Aujourd’hui, je vais mourir et y suis préparée. Toutefois, je ne veux pas partir sans entraîner Igor avec moi! Cela fait des années que je rumine ma vengeance et je dois tout faire pour l’accomplir. Rentrant dans mon personnage, je me fais séductrice, connaissant par cœur ses goûts. S’il pense pouvoir me baiser avant de m’exécuter, il me libérera de mes chaînes et là… Boje moï[1]! Il est interrompu par un de ses hommes avant qu’il ait ouvert la seconde menotte à mes poignets. Que se passe-t-il?

— Je vais te donner une dernière chance, Alina, déclare-t-il en m’observant de ses yeux de serpent. La situation vient de changer à Séoul…

Le clan Jopok avec lequel la Bratva sur place traite plus ou moins vient de connaître un sacré coup d’État et il veut que je sois sur place pour agir si une opportunité se présente.

— Surveille et à la moindre occasion, tue-le, conclut-il. Si tu échoues, tu ne reviendras pas…

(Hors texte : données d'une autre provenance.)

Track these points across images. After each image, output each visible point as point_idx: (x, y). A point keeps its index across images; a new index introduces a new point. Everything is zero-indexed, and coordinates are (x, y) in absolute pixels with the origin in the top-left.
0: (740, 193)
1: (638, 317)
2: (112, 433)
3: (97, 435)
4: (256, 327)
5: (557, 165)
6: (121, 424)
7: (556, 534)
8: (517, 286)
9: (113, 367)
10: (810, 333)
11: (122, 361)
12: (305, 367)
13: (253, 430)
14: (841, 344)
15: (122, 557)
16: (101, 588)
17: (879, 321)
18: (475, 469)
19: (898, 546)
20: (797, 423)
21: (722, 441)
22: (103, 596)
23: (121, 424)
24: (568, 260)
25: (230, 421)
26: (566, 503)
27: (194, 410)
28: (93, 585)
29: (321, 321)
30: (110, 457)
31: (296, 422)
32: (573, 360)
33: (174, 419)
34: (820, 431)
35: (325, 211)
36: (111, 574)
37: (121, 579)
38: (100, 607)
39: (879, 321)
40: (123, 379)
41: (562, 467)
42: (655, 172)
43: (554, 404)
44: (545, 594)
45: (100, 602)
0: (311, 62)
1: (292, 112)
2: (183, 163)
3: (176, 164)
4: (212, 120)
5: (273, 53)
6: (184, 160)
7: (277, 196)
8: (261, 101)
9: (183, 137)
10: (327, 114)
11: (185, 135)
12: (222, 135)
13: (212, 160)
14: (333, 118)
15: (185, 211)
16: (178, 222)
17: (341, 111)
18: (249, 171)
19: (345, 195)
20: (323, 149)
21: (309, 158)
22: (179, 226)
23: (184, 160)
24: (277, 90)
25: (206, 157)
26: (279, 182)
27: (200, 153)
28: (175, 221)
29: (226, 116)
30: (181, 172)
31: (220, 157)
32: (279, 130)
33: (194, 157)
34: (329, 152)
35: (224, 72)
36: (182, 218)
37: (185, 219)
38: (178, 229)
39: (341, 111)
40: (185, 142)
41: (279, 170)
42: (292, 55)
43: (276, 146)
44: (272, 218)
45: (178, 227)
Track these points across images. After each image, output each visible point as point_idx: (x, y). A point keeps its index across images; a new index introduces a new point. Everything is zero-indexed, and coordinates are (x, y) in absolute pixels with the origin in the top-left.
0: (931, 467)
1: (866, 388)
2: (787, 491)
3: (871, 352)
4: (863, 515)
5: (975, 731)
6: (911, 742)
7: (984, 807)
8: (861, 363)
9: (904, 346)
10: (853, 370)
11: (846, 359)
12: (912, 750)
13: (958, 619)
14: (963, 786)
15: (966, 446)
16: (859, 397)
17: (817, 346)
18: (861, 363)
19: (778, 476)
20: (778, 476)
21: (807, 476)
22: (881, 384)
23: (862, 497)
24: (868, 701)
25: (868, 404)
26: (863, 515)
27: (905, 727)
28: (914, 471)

Afin de bien démontrer sa volonté, sa mainmise sur moi, il a égorgé la gamine devant moi. Recouverte de son sang, j’ai accepté : tant que je vis, je peux fomenter son assassinat. Pour Marina. Pour moi. Même si c’est la dernière chose que je fais dans cette chienne de vie!

 

Cela fait maintenant deux mois que j’observe Ren Suzuki d’assez loin pour ne pas me faire repérer par son équipe de protection. Je passe plus de temps sur les toits d’immeuble que dans la rue et regarde sa vie au travers de la lunette de mon fusil : il ne ressemble en rien aux dirigeants mafieux que je connais. À maintes reprises, il aurait dû exécuter des gens, mais il a préféré, à la place, leur laisser le choix de le suivre ou pas. Quand les hommes obéissant à l’ancien leader lui ont prêté allégeance, il les a laissés en poste au lieu de faire une démonstration de nettoyage attendue à n’importe quelle prise de pouvoir. Par ailleurs, dès son ascension à la tête du clan Jopok, il a remanié les activités clandestines gérées jusque-là selon un schéma classique. Il a abandonné le trafic humain faisant concurrence à la Bratva en mettant plutôt l’accent sur le cybercrime. Oh, il y a toujours des réseaux de prostitution – une manne d’argent facile –, mais contrairement aux Russes, il n’y enferme pas des gens – des enfants – contre leur volonté. C’est ce«nettoyage» dès le premier mois de son ascension qui lui a valu un répit de la part de la Bratva. Toutefois, ses velléités sur les contrats d’assassinats et le trafic de drogue font qu’il marche encore sur nos platebandes et expliquent ma présence. S’il devient trop gourmand, je devrai le tuer…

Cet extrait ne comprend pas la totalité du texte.